As AI corporations mature, the battle for high-quality information has grow to be some of the aggressive areas within the business, launching corporations like Mercor, Surge, and, most prominently, Alexandr Wang’s Scale AI. However now that Wang has moved on to run AI at Meta, many funders see a gap — and are keen to fund corporations with compelling new methods for amassing coaching information.
The Y Combinator graduate Datacurve is one such firm, specializing in high-quality information for software program growth.
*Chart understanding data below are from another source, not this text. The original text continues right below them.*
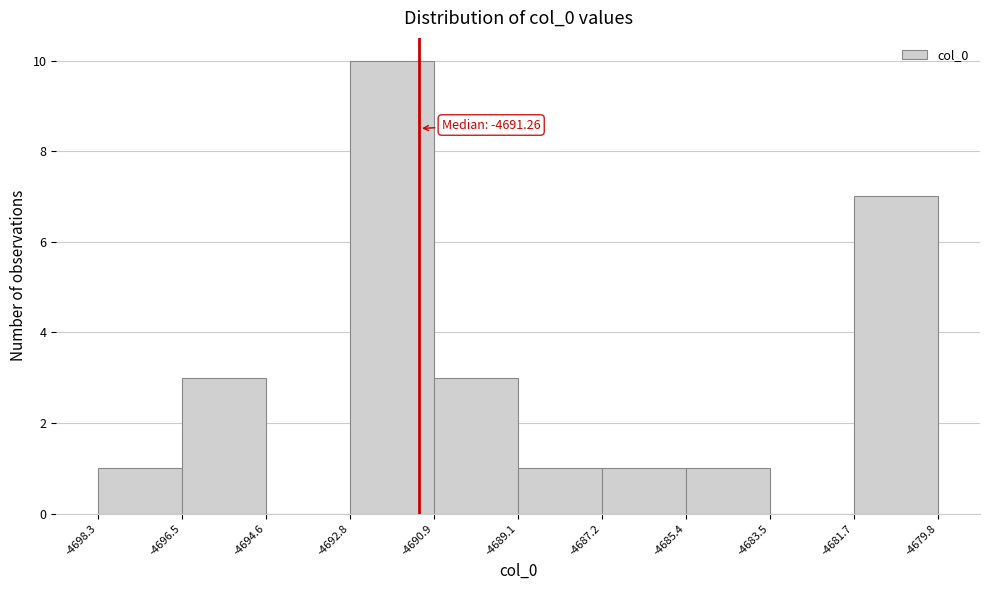

Which range on the x-axis has the tallest bar?

-4692.8 to -4690.9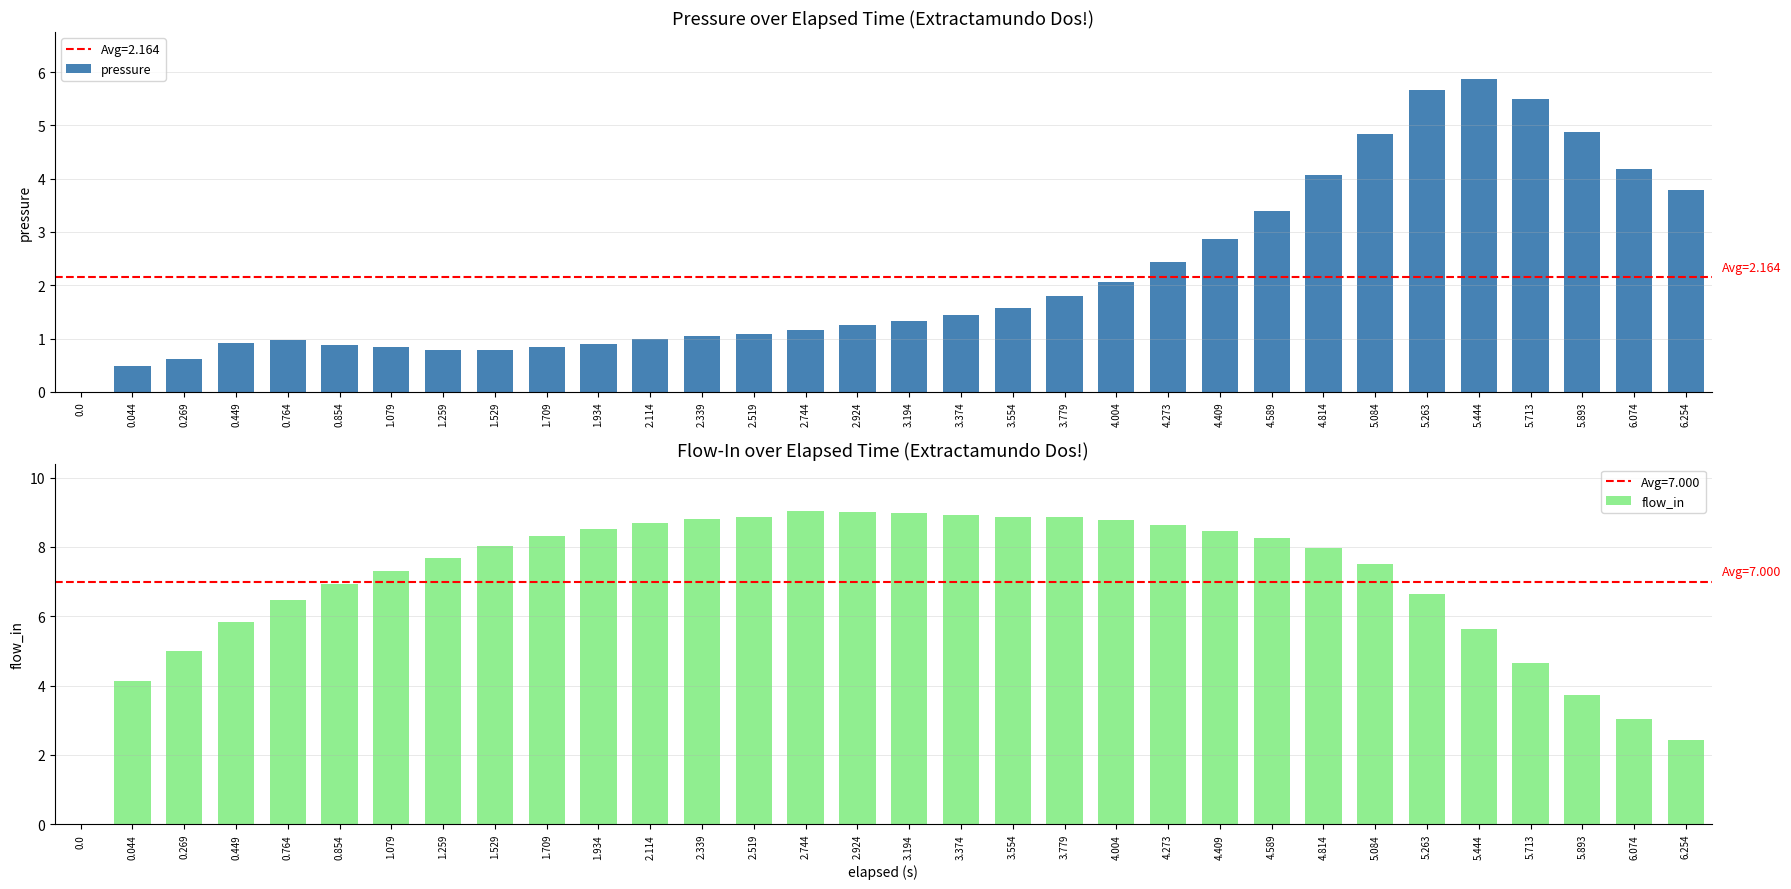

What is the spread (max minus min) of values at 3.554?

7.3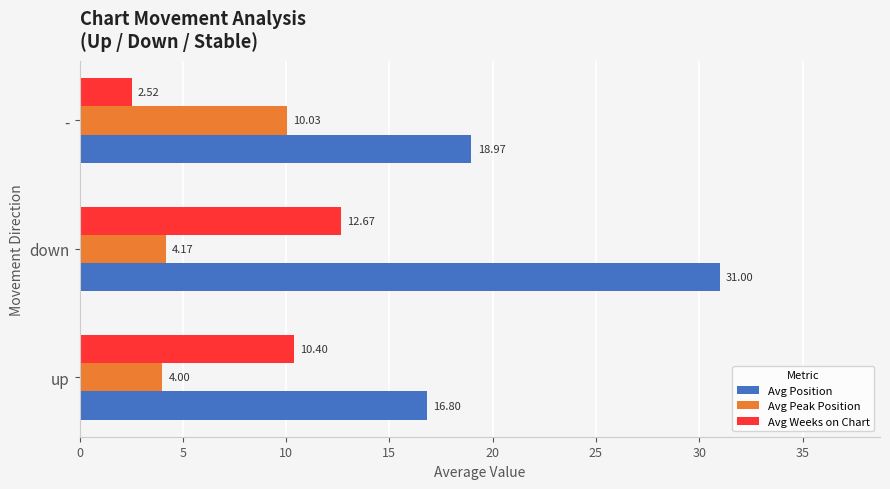

Which series has the widest spread of values?

Avg Position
On Thursday, the corporate introduced a $15 million Sequence A spherical, led by Mark Goldberg at Chemistry with participation from workers at DeepMind, Vercel, Anthropic, and OpenAI. The Sequence A comes after a $2.7 million seed spherical, which drew funding from former Coinbase CTO Balaji Srinivasan.
Datacurve makes use of a “bounty hunter” system to draw expert software program engineers to finish the hardest-to-source datasets. The corporate pays for these contributions, distributing over $1 million in bounties to date.
However co-founder Serena Ge (pictured above with co-founder Charley Lee) says the most important motivation isn’t monetary. For prime-value providers like software program growth, the pay will all the time be far decrease for information work than standard employment — so the corporate’s most essential edge is a constructive person expertise.
“We deal with this as a client product, not a knowledge labeling operation,” Ge stated. “We spend a variety of time enthusiastic about: How can we optimize it in order that the individuals we would like have an interest and get onto our platform?”
That’s notably essential because the wants of post-training information develop extra advanced. Whereas earlier fashions have been educated on easy datasets, immediately’s AI merchandise depend on advanced RL environments, which should be constructed via particular and strategic information assortment. Because the environments develop extra refined, the information necessities grow to be each extra intense for each amount and high quality — an element that might give high-quality information assortment corporations like Datacurve an edge.
As an early-stage firm, Datacurve is targeted on software program engineering, however Ge says the mannequin may apply simply as simply to fields like finance, advertising, and even drugs.
Techcrunch occasion
San Francisco
|
October 27-29, 2025
“What we’re doing proper now’s we’re creating an infrastructure for post-training information assortment that pulls and retains extremely competent individuals in their very own domains,” Ge says.